[Bacaan]
-*-*-
Kisah Herlambang, Kabur dari Sindikat Kamboja dan Masuk Daftar Buruan

2 hours ago 2

Yogyakarta, CNN Indonesia --

Herlambang, warga Sindutan, Temon, Kulon Progo, Yogyakarta seolah masih tak percaya, niatnya memperbaiki perekonomian keluarga dengan menjadi pekerja migran malah berujung nahas bagi dirinya.

Herlambang adalah korban dugaan praktik tindak pidana perdagangan orang (TPPO) yang dijebak bekerja dalam komplotan penipu (scammer) di Kamboja. Padahal, niat awalnya adalah terbang ke Thailand dan bekerja sebagai penjaga toko di sana.

Mulanya, Herlambang pada Agustus 2024 menerima tawaran kerja dari sebuah Lembaga Pelatihan Kerja (LPK) di Surabaya, Jawa Timur dengan biaya Rp25 juta bersama sembilan orang lainnya. Ia awalnya ditawari bekerja sebagai operator pabrik di Taiwan, sebelum berganti penawarannya menjadi penjaga toko di Thailand.
-*-*-
[Bahan yang Disediakan]
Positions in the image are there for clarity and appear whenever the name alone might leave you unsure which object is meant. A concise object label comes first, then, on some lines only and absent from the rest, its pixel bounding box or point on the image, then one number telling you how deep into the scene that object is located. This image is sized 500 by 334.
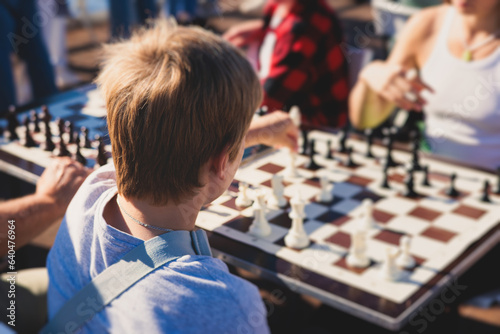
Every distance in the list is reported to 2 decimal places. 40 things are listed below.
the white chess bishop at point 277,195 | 1.68
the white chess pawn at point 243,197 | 1.46
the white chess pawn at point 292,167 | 1.88
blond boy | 0.97
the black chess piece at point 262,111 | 1.90
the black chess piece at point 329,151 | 2.07
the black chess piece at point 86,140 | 1.94
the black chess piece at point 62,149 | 1.92
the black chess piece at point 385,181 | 1.88
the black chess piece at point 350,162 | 2.04
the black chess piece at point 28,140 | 2.06
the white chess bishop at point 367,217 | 1.64
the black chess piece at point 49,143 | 2.00
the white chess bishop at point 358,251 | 1.48
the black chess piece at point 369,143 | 2.11
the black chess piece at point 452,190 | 1.83
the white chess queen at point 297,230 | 1.53
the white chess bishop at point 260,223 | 1.55
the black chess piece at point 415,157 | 1.97
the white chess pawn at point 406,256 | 1.47
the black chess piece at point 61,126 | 2.02
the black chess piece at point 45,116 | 2.07
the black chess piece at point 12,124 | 2.16
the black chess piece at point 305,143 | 2.09
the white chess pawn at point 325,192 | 1.78
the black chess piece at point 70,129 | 2.00
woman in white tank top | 2.23
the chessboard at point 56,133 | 1.93
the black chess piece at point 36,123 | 2.16
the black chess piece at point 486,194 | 1.79
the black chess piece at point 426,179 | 1.90
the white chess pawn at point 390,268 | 1.42
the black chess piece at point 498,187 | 1.84
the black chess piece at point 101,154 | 1.66
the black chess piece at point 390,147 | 2.02
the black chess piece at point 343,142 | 2.13
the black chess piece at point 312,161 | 1.99
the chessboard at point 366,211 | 1.46
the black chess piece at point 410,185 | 1.84
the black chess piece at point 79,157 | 1.84
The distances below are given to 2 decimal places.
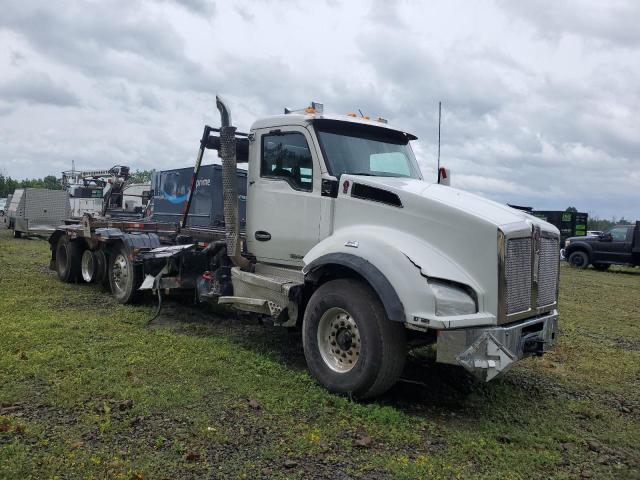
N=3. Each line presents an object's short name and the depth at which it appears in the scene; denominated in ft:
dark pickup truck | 66.95
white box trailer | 77.66
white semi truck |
-*-*-
[Tugas Anda]
1. Sebutkan semua negara selain Indonesia yang namanya muncul dalam teks tentang Herlambang.
2. Sunting teks tentang Herlambang pada bagian yang dimulai dengan kata-kata yang memuat "Herlambang adalah korban" dan diakhiri dengan "toko di Thailand.", lalu tuliskan kembali bagian itu dengan mengganti "Rp25 juta" menjadi "Rp30 juta".
Baris-baris di atas diambil dari sumber yang berbeda.

[Jawaban Soal]
1. Kamboja, Thailand, Taiwan

2.
Herlambang adalah korban dugaan praktik tindak pidana perdagangan orang (TPPO) yang dijebak bekerja dalam komplotan penipu (scammer) di Kamboja. Padahal, niat awalnya adalah terbang ke Thailand dan bekerja sebagai penjaga toko di sana.

Mulanya, Herlambang pada Agustus 2024 menerima tawaran kerja dari sebuah Lembaga Pelatihan Kerja (LPK) di Surabaya, Jawa Timur dengan biaya Rp30 juta bersama sembilan orang lainnya. Ia awalnya ditawari bekerja sebagai operator pabrik di Taiwan, sebelum berganti penawarannya menjadi penjaga toko di Thailand.